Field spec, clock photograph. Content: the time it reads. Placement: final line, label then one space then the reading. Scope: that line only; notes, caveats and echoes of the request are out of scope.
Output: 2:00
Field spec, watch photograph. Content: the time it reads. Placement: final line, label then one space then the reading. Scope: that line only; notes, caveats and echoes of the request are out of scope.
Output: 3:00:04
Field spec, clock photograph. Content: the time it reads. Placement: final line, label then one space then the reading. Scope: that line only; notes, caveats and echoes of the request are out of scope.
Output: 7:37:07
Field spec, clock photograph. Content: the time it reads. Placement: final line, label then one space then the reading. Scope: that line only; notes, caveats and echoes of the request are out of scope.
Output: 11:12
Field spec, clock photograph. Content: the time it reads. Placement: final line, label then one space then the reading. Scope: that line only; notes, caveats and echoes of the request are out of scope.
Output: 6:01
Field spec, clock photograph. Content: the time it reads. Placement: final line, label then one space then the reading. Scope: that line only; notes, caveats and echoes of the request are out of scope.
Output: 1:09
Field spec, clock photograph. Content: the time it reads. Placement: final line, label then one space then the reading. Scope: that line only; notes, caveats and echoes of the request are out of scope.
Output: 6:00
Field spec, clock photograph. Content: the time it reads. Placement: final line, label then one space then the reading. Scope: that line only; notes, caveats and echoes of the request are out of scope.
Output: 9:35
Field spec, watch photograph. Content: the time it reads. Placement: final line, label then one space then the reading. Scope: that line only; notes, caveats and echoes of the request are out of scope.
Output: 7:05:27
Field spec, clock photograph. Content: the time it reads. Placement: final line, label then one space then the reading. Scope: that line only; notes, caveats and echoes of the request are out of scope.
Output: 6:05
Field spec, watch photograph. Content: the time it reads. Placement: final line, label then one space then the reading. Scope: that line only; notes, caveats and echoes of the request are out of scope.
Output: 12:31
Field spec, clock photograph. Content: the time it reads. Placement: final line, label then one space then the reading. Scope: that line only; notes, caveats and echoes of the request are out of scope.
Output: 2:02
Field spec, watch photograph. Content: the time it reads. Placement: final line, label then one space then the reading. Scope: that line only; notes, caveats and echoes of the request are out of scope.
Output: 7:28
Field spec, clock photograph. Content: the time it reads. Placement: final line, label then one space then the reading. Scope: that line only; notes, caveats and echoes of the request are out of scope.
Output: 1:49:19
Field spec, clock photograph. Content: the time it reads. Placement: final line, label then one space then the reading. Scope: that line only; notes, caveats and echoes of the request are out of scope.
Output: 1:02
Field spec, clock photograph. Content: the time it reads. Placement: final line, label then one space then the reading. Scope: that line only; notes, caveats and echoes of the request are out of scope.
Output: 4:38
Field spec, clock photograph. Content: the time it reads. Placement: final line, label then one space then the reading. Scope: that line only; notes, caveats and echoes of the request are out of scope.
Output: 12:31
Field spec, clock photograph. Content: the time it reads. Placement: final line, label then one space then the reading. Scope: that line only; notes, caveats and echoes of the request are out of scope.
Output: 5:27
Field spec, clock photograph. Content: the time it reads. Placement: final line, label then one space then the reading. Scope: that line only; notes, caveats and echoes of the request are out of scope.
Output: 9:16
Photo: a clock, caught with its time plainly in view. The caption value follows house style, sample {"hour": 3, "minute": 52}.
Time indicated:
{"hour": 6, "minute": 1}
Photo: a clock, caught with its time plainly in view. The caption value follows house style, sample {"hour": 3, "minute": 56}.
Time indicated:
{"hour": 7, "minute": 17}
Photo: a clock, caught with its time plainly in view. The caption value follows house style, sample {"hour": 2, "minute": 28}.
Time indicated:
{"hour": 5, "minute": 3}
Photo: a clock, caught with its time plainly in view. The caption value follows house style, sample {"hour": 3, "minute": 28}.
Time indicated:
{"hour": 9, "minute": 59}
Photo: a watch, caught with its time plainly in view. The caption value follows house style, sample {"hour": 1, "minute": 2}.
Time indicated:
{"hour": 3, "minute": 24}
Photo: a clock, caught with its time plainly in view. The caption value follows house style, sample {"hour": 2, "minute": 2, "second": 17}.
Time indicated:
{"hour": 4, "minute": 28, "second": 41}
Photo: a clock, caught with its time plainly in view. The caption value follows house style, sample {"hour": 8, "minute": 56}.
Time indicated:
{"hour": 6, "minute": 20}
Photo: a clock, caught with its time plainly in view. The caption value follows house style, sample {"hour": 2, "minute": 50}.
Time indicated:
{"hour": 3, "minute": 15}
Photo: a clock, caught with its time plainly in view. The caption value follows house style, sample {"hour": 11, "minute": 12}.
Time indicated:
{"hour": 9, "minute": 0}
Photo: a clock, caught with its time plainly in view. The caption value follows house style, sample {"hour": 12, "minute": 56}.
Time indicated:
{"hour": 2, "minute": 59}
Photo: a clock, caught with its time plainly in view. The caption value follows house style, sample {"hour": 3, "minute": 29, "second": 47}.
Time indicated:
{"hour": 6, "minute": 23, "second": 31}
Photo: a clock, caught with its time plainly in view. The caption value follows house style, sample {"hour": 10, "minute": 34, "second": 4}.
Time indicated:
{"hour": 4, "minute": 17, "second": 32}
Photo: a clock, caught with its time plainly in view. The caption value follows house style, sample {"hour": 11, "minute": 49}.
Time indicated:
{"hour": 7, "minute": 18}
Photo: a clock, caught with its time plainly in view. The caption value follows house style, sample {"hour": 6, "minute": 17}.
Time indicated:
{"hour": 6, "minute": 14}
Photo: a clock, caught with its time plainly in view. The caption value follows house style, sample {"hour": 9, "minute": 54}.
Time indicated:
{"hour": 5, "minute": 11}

○ ○ ○ ○

Objective: Can you output every line of the rows above as a Markdown table with two columns, No for the line number and Line for the text, leaving out any blank lines?

Answer to the problem:
| No | Line |
|---|---|
| 1 | Field spec, clock photograph. Content: the time it reads. Placement: final line, label then one space then the reading. Scope: that line only; notes, caveats and echoes of the request are out of scope. |
| 2 | Output: 2:00 |
| 3 | Field spec, watch photograph. Content: the time it reads. Placement: final line, label then one space then the reading. Scope: that line only; notes, caveats and echoes of the request are out of scope. |
| 4 | Output: 3:00:04 |
| 5 | Field spec, clock photograph. Content: the time it reads. Placement: final line, label then one space then the reading. Scope: that line only; notes, caveats and echoes of the request are out of scope. |
| 6 | Output: 7:37:07 |
| 7 | Field spec, clock photograph. Content: the time it reads. Placement: final line, label then one space then the reading. Scope: that line only; notes, caveats and echoes of the request are out of scope. |
| 8 | Output: 11:12 |
| 9 | Field spec, clock photograph. Content: the time it reads. Placement: final line, label then one space then the reading. Scope: that line only; notes, caveats and echoes of the request are out of scope. |
| 10 | Output: 6:01 |
| 11 | Field spec, clock photograph. Content: the time it reads. Placement: final line, label then one space then the reading. Scope: that line only; notes, caveats and echoes of the request are out of scope. |
| 12 | Output: 1:09 |
| 13 | Field spec, clock photograph. Content: the time it reads. Placement: final line, label then one space then the reading. Scope: that line only; notes, caveats and echoes of the request are out of scope. |
| 14 | Output: 6:00 |
| 15 | Field spec, clock photograph. Content: the time it reads. Placement: final line, label then one space then the reading. Scope: that line only; notes, caveats and echoes of the request are out of scope. |
| 16 | Output: 9:35 |
| 17 | Field spec, watch photograph. Content: the time it reads. Placement: final line, label then one space then the reading. Scope: that line only; notes, caveats and echoes of the request are out of scope. |
| 18 | Output: 7:05:27 |
| 19 | Field spec, clock photograph. Content: the time it reads. Placement: final line, label then one space then the reading. Scope: that line only; notes, caveats and echoes of the request are out of scope. |
| 20 | Output: 6:05 |
| 21 | Field spec, watch photograph. Content: the time it reads. Placement: final line, label then one space then the reading. Scope: that line only; notes, caveats and echoes of the request are out of scope. |
| 22 | Output: 12:31 |
| 23 | Field spec, clock photograph. Content: the time it reads. Placement: final line, label then one space then the reading. Scope: that line only; notes, caveats and echoes of the request are out of scope. |
| 24 | Output: 2:02 |
| 25 | Field spec, watch photograph. Content: the time it reads. Placement: final line, label then one space then the reading. Scope: that line only; notes, caveats and echoes of the request are out of scope. |
| 26 | Output: 7:28 |
| 27 | Field spec, clock photograph. Content: the time it reads. Placement: final line, label then one space then the reading. Scope: that line only; notes, caveats and echoes of the request are out of scope. |
| 28 | Output: 1:49:19 |
| 29 | Field spec, clock photograph. Content: the time it reads. Placement: final line, label then one space then the reading. Scope: that line only; notes, caveats and echoes of the request are out of scope. |
| 30 | Output: 1:02 |
| 31 | Field spec, clock photograph. Content: the time it reads. Placement: final line, label then one space then the reading. Scope: that line only; notes, caveats and echoes of the request are out of scope. |
| 32 | Output: 4:38 |
| 33 | Field spec, clock photograph. Content: the time it reads. Placement: final line, label then one space then the reading. Scope: that line only; notes, caveats and echoes of the request are out of scope. |
| 34 | Output: 12:31 |
| 35 | Field spec, clock photograph. Content: the time it reads. Placement: final line, label then one space then the reading. Scope: that line only; notes, caveats and echoes of the request are out of scope. |
| 36 | Output: 5:27 |
| 37 | Field spec, clock photograph. Content: the time it reads. Placement: final line, label then one space then the reading. Scope: that line only; notes, caveats and echoes of the request are out of scope. |
| 38 | Output: 9:16 |
| 39 | Photo: a clock, caught with its time plainly in view. The caption value follows house style, sample {"hour": 3, "minute": 52}. |
| 40 | Time indicated: |
| 41 | {"hour": 6, "minute": 1} |
| 42 | Photo: a clock, caught with its time plainly in view. The caption value follows house style, sample {"hour": 3, "minute": 56}. |
| 43 | Time indicated: |
| 44 | {"hour": 7, "minute": 17} |
| 45 | Photo: a clock, caught with its time plainly in view. The caption value follows house style, sample {"hour": 2, "minute": 28}. |
| 46 | Time indicated: |
| 47 | {"hour": 5, "minute": 3} |
| 48 | Photo: a clock, caught with its time plainly in view. The caption value follows house style, sample {"hour": 3, "minute": 28}. |
| 49 | Time indicated: |
| 50 | {"hour": 9, "minute": 59} |
| 51 | Photo: a watch, caught with its time plainly in view. The caption value follows house style, sample {"hour": 1, "minute": 2}. |
| 52 | Time indicated: |
| 53 | {"hour": 3, "minute": 24} |
| 54 | Photo: a clock, caught with its time plainly in view. The caption value follows house style, sample {"hour": 2, "minute": 2, "second": 17}. |
| 55 | Time indicated: |
| 56 | {"hour": 4, "minute": 28, "second": 41} |
| 57 | Photo: a clock, caught with its time plainly in view. The caption value follows house style, sample {"hour": 8, "minute": 56}. |
| 58 | Time indicated: |
| 59 | {"hour": 6, "minute": 20} |
| 60 | Photo: a clock, caught with its time plainly in view. The caption value follows house style, sample {"hour": 2, "minute": 50}. |
| 61 | Time indicated: |
| 62 | {"hour": 3, "minute": 15} |
| 63 | Photo: a clock, caught with its time plainly in view. The caption value follows house style, sample {"hour": 11, "minute": 12}. |
| 64 | Time indicated: |
| 65 | {"hour": 9, "minute": 0} |
| 66 | Photo: a clock, caught with its time plainly in view. The caption value follows house style, sample {"hour": 12, "minute": 56}. |
| 67 | Time indicated: |
| 68 | {"hour": 2, "minute": 59} |
| 69 | Photo: a clock, caught with its time plainly in view. The caption value follows house style, sample {"hour": 3, "minute": 29, "second": 47}. |
| 70 | Time indicated: |
| 71 | {"hour": 6, "minute": 23, "second": 31} |
| 72 | Photo: a clock, caught with its time plainly in view. The caption value follows house style, sample {"hour": 10, "minute": 34, "second": 4}. |
| 73 | Time indicated: |
| 74 | {"hour": 4, "minute": 17, "second": 32} |
| 75 | Photo: a clock, caught with its time plainly in view. The caption value follows house style, sample {"hour": 11, "minute": 49}. |
| 76 | Time indicated: |
| 77 | {"hour": 7, "minute": 18} |
| 78 | Photo: a clock, caught with its time plainly in view. The caption value follows house style, sample {"hour": 6, "minute": 17}. |
| 79 | Time indicated: |
| 80 | {"hour": 6, "minute": 14} |
| 81 | Photo: a clock, caught with its time plainly in view. The caption value follows house style, sample {"hour": 9, "minute": 54}. |
| 82 | Time indicated: |
| 83 | {"hour": 5, "minute": 11} |